Other chicken treatments include a breast coated with sweet and sour sauce made of tamarind and chilies; corn-stuffed breast with creamy poblano chili sauce; and breast marinated in lemon, vinegar, and chilies, grilled on a wood-fired stove, and topped with a flavorful quenelle of guacamole. This last dish isn't particularly exciting, but will please those who prefer the lean and light.
So will the fajitalike molcajetes, where a choice of chicken, beef tenderloin, flank steak, fish fingers, or a combo (which is where that chorizo comes in) gets served sizzlingly grilled, with a basket of corn tortillas and salsa -- pestled tableside in a molcajete, the traditional black, rough-textured, three-legged bowl made from volcanic rock.
Seafood selections continue the theme of strong flavors and simple preparations: Salmon gets an adobo marinade, tuna a chili piquín sauce, and grilled red snapper arrives on a cactus paddle, surrounded by a sauce redolent of chilies and cumin. Unfortunately the snapper was not snappy fresh.

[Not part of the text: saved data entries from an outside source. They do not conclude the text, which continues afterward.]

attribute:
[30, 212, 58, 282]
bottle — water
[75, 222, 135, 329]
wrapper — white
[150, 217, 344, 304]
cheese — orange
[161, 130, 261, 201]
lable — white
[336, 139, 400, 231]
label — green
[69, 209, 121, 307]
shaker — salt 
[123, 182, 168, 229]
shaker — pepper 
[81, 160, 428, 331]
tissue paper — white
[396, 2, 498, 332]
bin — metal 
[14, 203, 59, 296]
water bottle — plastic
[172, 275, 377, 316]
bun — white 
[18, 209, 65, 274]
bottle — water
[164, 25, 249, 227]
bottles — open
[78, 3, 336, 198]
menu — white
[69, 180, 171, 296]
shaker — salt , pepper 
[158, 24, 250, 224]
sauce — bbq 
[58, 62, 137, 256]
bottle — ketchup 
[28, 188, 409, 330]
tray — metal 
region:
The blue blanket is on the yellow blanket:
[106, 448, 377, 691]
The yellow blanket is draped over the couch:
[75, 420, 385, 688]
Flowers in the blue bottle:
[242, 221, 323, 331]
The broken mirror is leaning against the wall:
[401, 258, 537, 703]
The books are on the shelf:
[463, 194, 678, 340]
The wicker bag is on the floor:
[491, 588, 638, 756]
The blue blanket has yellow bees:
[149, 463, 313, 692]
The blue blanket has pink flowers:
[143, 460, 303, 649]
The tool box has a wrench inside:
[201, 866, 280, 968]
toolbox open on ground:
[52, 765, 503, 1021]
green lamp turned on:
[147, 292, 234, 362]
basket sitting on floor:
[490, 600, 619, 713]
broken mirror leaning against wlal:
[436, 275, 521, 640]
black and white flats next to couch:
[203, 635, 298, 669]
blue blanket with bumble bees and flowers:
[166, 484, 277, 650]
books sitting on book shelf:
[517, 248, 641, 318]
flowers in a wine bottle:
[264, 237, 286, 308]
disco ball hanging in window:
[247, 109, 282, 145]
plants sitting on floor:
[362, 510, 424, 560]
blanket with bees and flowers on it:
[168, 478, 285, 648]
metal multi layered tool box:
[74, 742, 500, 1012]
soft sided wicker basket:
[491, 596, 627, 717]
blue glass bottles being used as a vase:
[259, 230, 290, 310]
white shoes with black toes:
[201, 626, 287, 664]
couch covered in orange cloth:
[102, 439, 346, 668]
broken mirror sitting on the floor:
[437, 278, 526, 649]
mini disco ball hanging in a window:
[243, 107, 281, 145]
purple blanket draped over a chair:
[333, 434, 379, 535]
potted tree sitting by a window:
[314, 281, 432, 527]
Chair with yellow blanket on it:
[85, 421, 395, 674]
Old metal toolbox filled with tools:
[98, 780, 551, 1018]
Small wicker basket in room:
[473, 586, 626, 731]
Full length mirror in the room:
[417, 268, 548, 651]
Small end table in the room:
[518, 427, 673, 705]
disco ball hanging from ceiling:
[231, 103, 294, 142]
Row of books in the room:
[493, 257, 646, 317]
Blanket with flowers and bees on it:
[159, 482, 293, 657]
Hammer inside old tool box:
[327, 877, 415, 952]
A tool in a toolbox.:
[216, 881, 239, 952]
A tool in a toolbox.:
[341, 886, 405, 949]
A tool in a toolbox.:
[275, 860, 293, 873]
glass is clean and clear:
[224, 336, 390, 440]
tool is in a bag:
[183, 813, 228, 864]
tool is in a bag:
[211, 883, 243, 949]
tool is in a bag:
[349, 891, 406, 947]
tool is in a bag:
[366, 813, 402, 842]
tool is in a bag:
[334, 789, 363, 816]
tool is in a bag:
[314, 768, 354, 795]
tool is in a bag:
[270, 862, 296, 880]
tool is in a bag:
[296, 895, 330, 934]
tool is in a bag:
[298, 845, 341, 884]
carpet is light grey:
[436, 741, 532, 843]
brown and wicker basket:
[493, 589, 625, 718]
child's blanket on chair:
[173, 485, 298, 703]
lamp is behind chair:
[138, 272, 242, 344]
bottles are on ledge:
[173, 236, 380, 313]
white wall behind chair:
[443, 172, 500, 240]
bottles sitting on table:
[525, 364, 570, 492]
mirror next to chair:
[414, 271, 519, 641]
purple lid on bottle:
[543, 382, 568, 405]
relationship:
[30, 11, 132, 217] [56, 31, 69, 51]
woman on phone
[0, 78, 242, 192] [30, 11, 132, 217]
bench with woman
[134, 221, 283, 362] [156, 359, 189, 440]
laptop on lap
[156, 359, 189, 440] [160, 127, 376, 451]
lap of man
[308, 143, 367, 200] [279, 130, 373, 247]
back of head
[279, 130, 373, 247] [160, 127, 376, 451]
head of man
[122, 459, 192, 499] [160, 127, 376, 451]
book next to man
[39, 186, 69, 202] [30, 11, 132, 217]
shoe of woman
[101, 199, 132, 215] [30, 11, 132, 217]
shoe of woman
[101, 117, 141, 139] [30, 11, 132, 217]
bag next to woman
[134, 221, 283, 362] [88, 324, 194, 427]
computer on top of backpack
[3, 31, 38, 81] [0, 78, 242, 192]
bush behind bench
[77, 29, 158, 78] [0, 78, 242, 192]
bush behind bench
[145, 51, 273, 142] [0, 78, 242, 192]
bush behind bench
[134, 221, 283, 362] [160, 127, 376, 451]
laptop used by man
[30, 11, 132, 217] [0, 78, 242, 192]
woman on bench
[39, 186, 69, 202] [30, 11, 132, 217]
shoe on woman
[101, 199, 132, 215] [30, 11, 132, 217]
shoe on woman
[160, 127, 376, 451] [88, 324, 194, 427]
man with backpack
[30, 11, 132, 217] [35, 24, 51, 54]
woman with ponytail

Cuitlacoche is a bulbous fungus that attacks ears of corn and swells the kernels to ten times their normal size; it also turns the corn dark-gray to black in color (the word cuitlatl means excrement, and cochi is black). American farmers have customarily destroyed the fungus, which you would too now that you know what the name implies, but Mexicans prize the smoky sweet flavor, which tastes something like an earthy mix of mushrooms and corn. Paired with soft white pot cheese alluringly spiked with serrano peppers, a black pool of cuitlacoche accompanies filete Meztlí, one of three beef tenderloin preparations (chili-dusted rib-eye is Valentina's other red-meat option). While the filet was underseasoned and weakly crusted, it was also ultratender and undeniably a generous hunk of meat for under $20. Just about every entrée, including shrimp and grilled tuna, is similarly well priced, as are appetizers, all less than $10.